18 abril 2006

Curta sociologia das cidades moçambicanas

As cidades moçambicanas, por exemplo, são uma subversão permanente dessa visão1. De facto, elas são constantemente ruralizadas 2, com reagrupamentos simbólicos e mestiçados abundantes, numa cultura de bricolagem ainda mal conhecida. É nelas onde os actores estão num vaivém incessante e contraditório entre o mundo de fora e o mundo de dentro: os meios de comunicação e o cosmopolitismo urbano tornam-nos cidadãos do planeta e dos seus heróis, mas a procura de pontos de referência e as dificuldades de sobrevivência social fá-los reciclar e re-interpretar a região de origem, recriar a solidariedade étnica (o "somos todos primos" dos mercados e dos comes-e-bebes informais, por exemplo) e reciclar os heróis epónimos 3. Estão cada vez mais na economia-mundo sem poderem abandonar a economia local e vice-versa: é este o seu double bind. Quanto mais dificuldades sociais no mundo de fora, mais estreitos os laços e as fronteiras do mundo de dentro. Se por um lado não existem já verdadeiramente nem tradição nem modernidade, por outro vai-se àquela para a modernizar e a esta para a tradicionalizar consoante os momentos, os processos e as cristas das tensões sociais.
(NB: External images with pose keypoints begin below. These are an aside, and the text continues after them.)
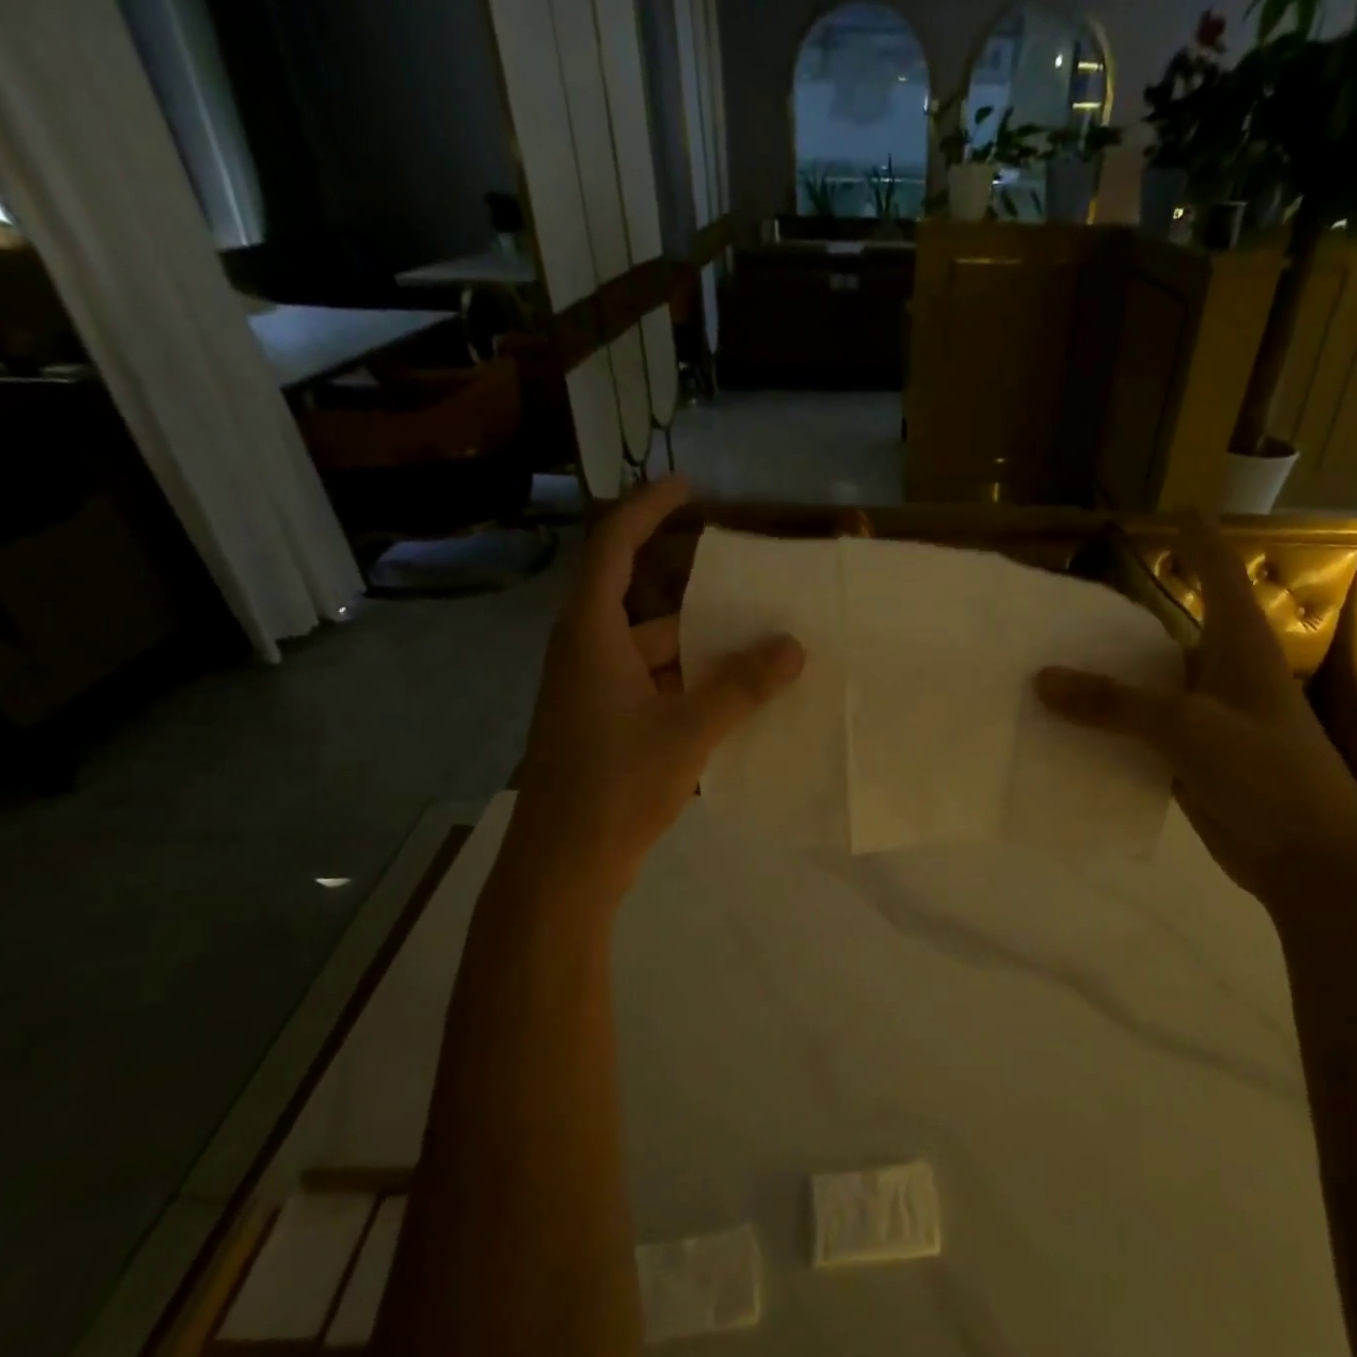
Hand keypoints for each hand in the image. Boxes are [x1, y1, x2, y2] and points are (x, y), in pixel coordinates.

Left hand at [515, 479, 804, 904]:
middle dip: (696, 591)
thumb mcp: (687, 731)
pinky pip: (656, 686)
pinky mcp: (607, 726)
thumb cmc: (615, 786)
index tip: (689, 489)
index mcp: (591, 635)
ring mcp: (595, 693)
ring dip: (702, 646)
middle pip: (643, 601)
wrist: (563, 866)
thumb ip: (740, 687)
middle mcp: (587, 653)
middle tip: (752, 583)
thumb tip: (793, 646)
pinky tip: (738, 697)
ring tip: (761, 643)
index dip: (648, 508)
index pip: (612, 546)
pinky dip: (693, 684)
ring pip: (654, 650)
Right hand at [1036, 513, 1356, 901]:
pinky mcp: (1192, 762)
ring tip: (1048, 669)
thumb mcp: (1187, 728)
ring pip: (1147, 690)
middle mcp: (1223, 676)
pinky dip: (1108, 732)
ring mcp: (1208, 722)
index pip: (1220, 576)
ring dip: (1106, 683)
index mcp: (1240, 649)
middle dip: (1120, 623)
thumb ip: (1113, 704)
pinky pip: (1139, 736)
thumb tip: (1042, 679)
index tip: (1174, 512)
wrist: (1309, 859)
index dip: (1199, 541)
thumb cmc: (1266, 774)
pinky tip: (1067, 732)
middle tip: (1062, 613)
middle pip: (1166, 634)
Esgrime-se a etnicidade quando estão em causa os recursos de poder locais, o racismo defensivo quando estão em causa os recursos de poder dos estrangeiros. O presente é encarado pelos olhos do passado, o passado pelos olhos do presente. A aspirina casa-se com a efusão do curandeiro. Este é, afinal, um mundo mestiço de entre-dois, um mundo anfibológico, fractal, um mundo onde o mesmo e a diferença são permanentemente canibalizados e reestruturados.

1 Mas o campo também: um exemplo é a penetração crescente dos estilos musicais do tipo beat, rap ou zook, juntamente com a Coca-Cola. É hoje frequente vermos crianças sub-nutridas bebendo Coca-Cola.
2 Por isso é falsa a visão tradicional campo/cidade. Mesmo os quintais das casas de alvenaria e os descampados das cidades são aproveitados para a produção de milho e de mandioca, sendo lavrados pelas mulheres com a pequena enxada curta campesina.
3 Os grupos de "crianças da rua" (expressão corrente nas cidades), rapazes e raparigas, que pululam um bocado por todo o lado, erigem como seus heróis e seus locais de habitação nomes como Rambo, Charles Taylor e Tchetchenia, por exemplo.